[Opening Given records section]

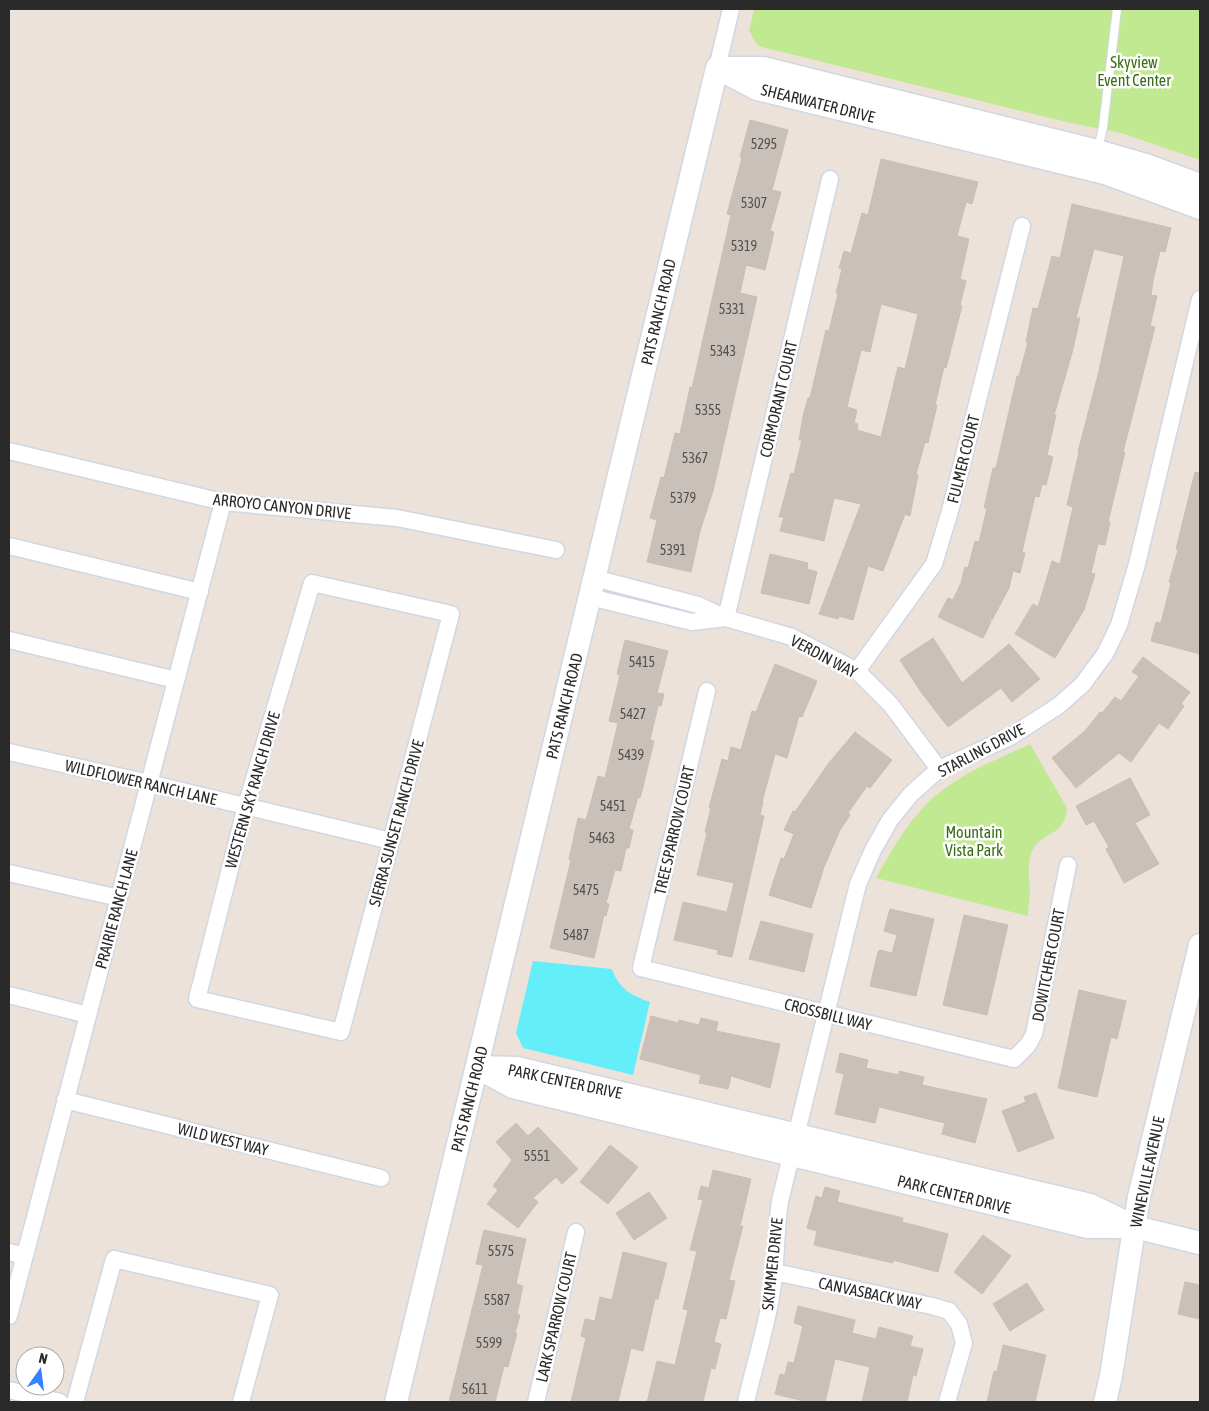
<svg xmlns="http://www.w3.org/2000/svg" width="1209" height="1411" font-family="'Asap Condensed',sans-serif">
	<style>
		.green { fill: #c0e992 }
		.water { fill: #64eef9 }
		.building { fill: #c8c0b9; stroke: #c9beb4; fill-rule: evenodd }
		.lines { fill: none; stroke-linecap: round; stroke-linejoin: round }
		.lane-casing { stroke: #d0d7e4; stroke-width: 10 }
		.street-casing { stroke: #d0d7e4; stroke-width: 19 }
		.secondary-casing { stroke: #d0d7e4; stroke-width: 25 }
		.lane { stroke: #fff; stroke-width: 8 }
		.street { stroke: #fff; stroke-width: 16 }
		.secondary { stroke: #fff; stroke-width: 22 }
		.labels { text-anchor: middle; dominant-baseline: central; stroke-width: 5; stroke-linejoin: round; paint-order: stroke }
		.number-label { font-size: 14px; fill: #52504e }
		.park-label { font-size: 16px; fill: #376e13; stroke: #fff }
		.street-label { font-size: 16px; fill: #2a2a2a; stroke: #fff }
	</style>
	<rect width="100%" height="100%" fill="#ede2da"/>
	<!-- green -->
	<path class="green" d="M754 9H1200V160L1121 133 1066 122 758 46 749 31Z
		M1030 744 1067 808C1065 838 1042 830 1032 851 1027 863 1029 877 1030 889 1030 898 1028 907 1028 916L876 878C889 855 902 831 920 811 949 778 991 762 1030 744Z"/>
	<!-- water -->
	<path class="water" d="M533 961 612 969C618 988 632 996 650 1002L633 1075 523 1048 516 1033Z"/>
	<!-- building -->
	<path class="building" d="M750 120 788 130 772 190 781 192 770 231 774 232 765 270 746 265 740 293 757 297 713 491 700 531 691 572 647 562 657 520 650 518 661 477 664 478 675 433 680 434 690 387 692 388 731 215 727 214 742 158 740 157Z
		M881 159 978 182 972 204 966 202 957 236 969 239 960 279 966 281 960 305 962 306 946 368 944 367 935 405H937L928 443 925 442 916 474 918 475 910 516 905 514 883 571 868 566 853 620 839 616 838 619 819 614 861 504 834 498 824 541 780 531 784 517H779L791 473 794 474 802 440H799L803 416 808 398H810L826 330 829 331 838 294 836 293 842 269 839 268 844 251 851 253 862 213 868 215ZM881 304 918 314 905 369 898 367 881 437 857 430 858 424 854 423 857 410 847 407 861 350 870 352Z
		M1072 204 1171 228 1165 252 1160 251 1153 281 1151 295 1157 296 1150 326 1155 327 1123 452H1125L1108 522H1110L1105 545 1098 544 1091 573 1095 574 1084 610 1055 658 1015 634 1033 604 1038 607 1052 561 1060 564 1073 507 1067 505 1079 452H1078L1098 375 1124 256 1094 249 1076 318H1080L1072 353 1054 415H1056L1047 455 1053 457 1046 485 1042 484 1039 497 1035 496 1022 552 1025 553 1020 573 1013 571 1009 588 992 620 987 617 991 622 983 638 938 617 948 598 953 600 961 583 965 567 968 568 975 541 979 542 987 508H984L993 468H996L1017 376H1019L1028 342H1026L1033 308 1038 309 1052 256 1060 258Z
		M1195 472 1200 473V654L1151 641 1156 622 1161 623 1171 583 1169 582 1178 550 1176 549Z
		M770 554 808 563 807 569 817 572 809 604 761 593Z
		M933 638 962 683 1009 644 1040 679 1012 702 1001 688 948 727 921 692 900 660Z
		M625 640 668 651 657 693 664 694 661 706H658L650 740 654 741 642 791 640 798 638 797 629 829 633 830 629 848H626L621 871 615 870 606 903 609 904 606 916 604 915 594 958 550 948 571 860 569 859 578 818 586 820 598 776 605 778 618 723 609 721 620 675 617 674Z
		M1143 657 1190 692 1181 704 1184 706 1168 729 1159 723 1131 762 1119 753 1076 788 1052 758 1085 731 1100 712 1102 713 1115 697 1121 701 1139 676 1132 672Z
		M775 664 817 681 802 717 799 716 787 758 775 754 762 802H763L760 815 764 816 732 957 717 954 718 950 674 940 683 902 727 912 734 883 697 875 707 833 705 832 711 808H709L722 759 728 761 731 747 741 750 752 711 756 712Z
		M855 732 892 760 870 788 867 786 848 813 850 815 840 830 824 867 811 908 769 895 781 858 784 859 794 834 784 830 793 811 795 812 828 764Z
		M1130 778 1150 815 1135 823 1159 864 1124 883 1106 849 1109 847 1094 821 1086 825 1076 806Z
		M890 909 934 919 916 996 870 986 878 952 880 950 892 953 897 935 884 931Z
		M964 915 1008 925 987 1015 943 1005Z
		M761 921 813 934 804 972 749 959Z
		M1079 990 1126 1001 1117 1039 1111 1037 1097 1097 1058 1088Z
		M651 1016 678 1023 679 1020 699 1025 701 1018 718 1022 716 1031 780 1044 770 1088 731 1076 728 1089 699 1083 701 1075 640 1059Z
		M840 1053 868 1060 866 1068 899 1075V1071L924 1077 922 1085 987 1099 975 1143 942 1134 945 1123 879 1107 875 1123 835 1114 844 1074 836 1072Z
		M1036 1093 1054 1138 1018 1152 1002 1111 1026 1102 1024 1097Z
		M516 1123 528 1136 538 1127 578 1169 562 1184 556 1177 533 1198 538 1202 518 1228 487 1204 498 1190 493 1186 512 1160 496 1142Z
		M610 1145 638 1167 608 1204 580 1182Z
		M713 1170 751 1179 740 1226H743L729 1280 735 1281 726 1319 720 1318 714 1342 721 1344 715 1369 711 1368 703 1402H647L657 1361 675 1365 688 1310 683 1309 697 1251 690 1250 703 1200 698 1199 701 1186 709 1188Z
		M825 1187 840 1191 837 1202 903 1218 902 1222 948 1234 938 1272 893 1260V1263L814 1245 817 1231 807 1228 816 1196 822 1198Z
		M649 1192 667 1218 634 1240 616 1213Z
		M484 1230 526 1239 516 1284 523 1286 517 1314 520 1315 515 1333H517L508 1367 504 1366 495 1402H449L483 1265 476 1264Z
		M983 1235 1011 1256 982 1294 954 1272Z
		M623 1252 667 1263 658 1299H655L643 1351 631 1348 618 1402H571L586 1338 581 1336 585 1319 595 1321 600 1297 612 1300Z
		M1185 1282 1200 1285V1319L1178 1314Z
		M1027 1283 1044 1310 1010 1331 993 1304Z
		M798 1306 855 1320 852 1333 876 1339 879 1327 913 1336 910 1346 923 1349 916 1376 913 1375 907 1402H862L870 1367 835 1359 825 1402H808L775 1394 780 1374 785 1375 788 1362 794 1363 803 1326 794 1323Z
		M1003 1345 1046 1355 1035 1402H987L994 1371 997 1372Z"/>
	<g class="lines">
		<defs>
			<path id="lane" d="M1098 149 1103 127 1117 9"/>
			<path id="street" d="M717 68 731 9
				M9 451 223 502 397 518 556 550
				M9 546 200 592
				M594 578 698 605 726 618 792 637 857 671 891 705 939 769
				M312 583 451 614 341 1032 197 999 246 806Z
				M590 597 692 622 726 618
				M726 618 830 179
				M9 640 176 680
				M857 671 934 564 950 511 1022 226
				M707 691 641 968 1014 1059 1028 1045 1034 1034 1068 865
				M9 752 149 783 391 841
				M9 873 119 898
				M9 995 88 1015
				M65 1100 381 1178
				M9 1252 24 1256
				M775 1272 932 1306 949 1311 959 1324 964 1343 947 1402
				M9 1316 223 502
				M9 1390 60 1402
				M75 1402 114 1259 270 1295 241 1402
				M536 1402 576 1232
				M746 1402C754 1367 765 1332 771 1297 777 1265 775 1233 780 1201L858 884 873 850 890 820 911 794 939 769 1010 737 1058 706 1082 685 1105 654 1119 625 1137 564 1200 299"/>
			<path id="secondary" d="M717 68 757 89 1105 173 1200 208
				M719 68H763L1097 151 1146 165 1200 185
				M477 1067 517 1068 1090 1205 1135 1227 1200 1243
				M480 1069 513 1087 1088 1227H1129
				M396 1402 717 68
				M1105 1402 1111 1376 1139 1197 1200 945"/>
		</defs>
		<!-- lane casing -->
		<use href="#lane" class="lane-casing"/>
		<!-- street casing -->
		<use href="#street" class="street-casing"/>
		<!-- secondary casing -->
		<use href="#secondary" class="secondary-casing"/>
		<!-- lane -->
		<use href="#lane" class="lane"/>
		<!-- street -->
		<use href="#street" class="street"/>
		<!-- secondary -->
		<use href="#secondary" class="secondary"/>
	</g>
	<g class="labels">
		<!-- number labels -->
		<g class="number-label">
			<text x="764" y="144">5295</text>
			<text x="754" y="203">5307</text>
			<text x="744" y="246">5319</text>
			<text x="732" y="309">5331</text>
			<text x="723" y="351">5343</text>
			<text x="708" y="410">5355</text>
			<text x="695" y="458">5367</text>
			<text x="683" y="498">5379</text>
			<text x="673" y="550">5391</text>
			<text x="642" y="662">5415</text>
			<text x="633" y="714">5427</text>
			<text x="631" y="755">5439</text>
			<text x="613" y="806">5451</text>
			<text x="602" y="838">5463</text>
			<text x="586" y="890">5475</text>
			<text x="576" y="935">5487</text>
			<text x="537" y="1156">5551</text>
			<text x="501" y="1251">5575</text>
			<text x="497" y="1300">5587</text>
			<text x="489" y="1343">5599</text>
			<text x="475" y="1389">5611</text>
		</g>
		<!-- park labels -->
		<g class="park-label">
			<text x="1134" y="62">Skyview<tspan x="1134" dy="18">Event Center</tspan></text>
			<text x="974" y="832">Mountain<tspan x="974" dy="18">Vista Park</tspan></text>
		</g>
		<!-- street labels -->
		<g class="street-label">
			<text transform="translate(818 103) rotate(14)">SHEARWATER DRIVE</text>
			<text transform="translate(658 312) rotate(-77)">PATS RANCH ROAD</text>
			<text transform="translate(778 399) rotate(-77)">CORMORANT COURT</text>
			<text transform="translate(963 459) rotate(-76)">FULMER COURT</text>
			<text transform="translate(282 506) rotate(6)">ARROYO CANYON DRIVE</text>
			<text transform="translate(824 656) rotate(28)">VERDIN WAY</text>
			<text transform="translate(564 706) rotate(-76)">PATS RANCH ROAD</text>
			<text transform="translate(981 750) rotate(-28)">STARLING DRIVE</text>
			<text transform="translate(141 782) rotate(13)">WILDFLOWER RANCH LANE</text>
			<text transform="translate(252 790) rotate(-74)">WESTERN SKY RANCH DRIVE</text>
			<text transform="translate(396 823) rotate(-75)">SIERRA SUNSET RANCH DRIVE</text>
			<text transform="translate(674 830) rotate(-77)">TREE SPARROW COURT</text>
			<text transform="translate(116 909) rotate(-75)">PRAIRIE RANCH LANE</text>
			<text transform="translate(1048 965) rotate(-79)">DOWITCHER COURT</text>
			<text transform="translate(828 1014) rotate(14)">CROSSBILL WAY</text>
			<text transform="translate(565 1081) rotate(12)">PARK CENTER DRIVE</text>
			<text transform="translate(469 1099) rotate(-76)">PATS RANCH ROAD</text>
			<text transform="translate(223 1139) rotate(14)">WILD WEST WAY</text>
			<text transform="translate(1147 1172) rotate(-78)">WINEVILLE AVENUE</text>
			<text transform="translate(954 1194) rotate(14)">PARK CENTER DRIVE</text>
			<text transform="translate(772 1264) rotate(-84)">SKIMMER DRIVE</text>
			<text transform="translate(870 1293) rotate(12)">CANVASBACK WAY</text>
			<text transform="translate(556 1317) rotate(-77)">LARK SPARROW COURT</text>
		</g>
	</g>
	<!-- border -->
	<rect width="1209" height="1411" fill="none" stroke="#2a2a2a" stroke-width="20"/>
	<!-- north arrow -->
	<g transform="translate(40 1371) rotate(14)"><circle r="24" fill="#ffffff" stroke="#aaaaaa"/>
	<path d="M0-4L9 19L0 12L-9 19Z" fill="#3681ff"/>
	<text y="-8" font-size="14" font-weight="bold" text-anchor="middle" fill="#2a2a2a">N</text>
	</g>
</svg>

[Closing Given records section]

About this exercise
The answer must be every line of the entries that includes the word "lines".

Answer to the exercise
		.lines { fill: none; stroke-linecap: round; stroke-linejoin: round }
	<g class="lines">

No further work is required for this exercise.